◆ What the exercise asks
Please retype every one of the entries below word for word, leaving nothing out.

[Dataset rows]
## start

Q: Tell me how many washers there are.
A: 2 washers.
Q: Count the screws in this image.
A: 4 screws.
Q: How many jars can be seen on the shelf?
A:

## end

◆ Reply to the task
Q: Tell me how many washers there are.
A: 2 washers.
Q: Count the screws in this image.
A: 4 screws.
Q: How many jars can be seen on the shelf?
A:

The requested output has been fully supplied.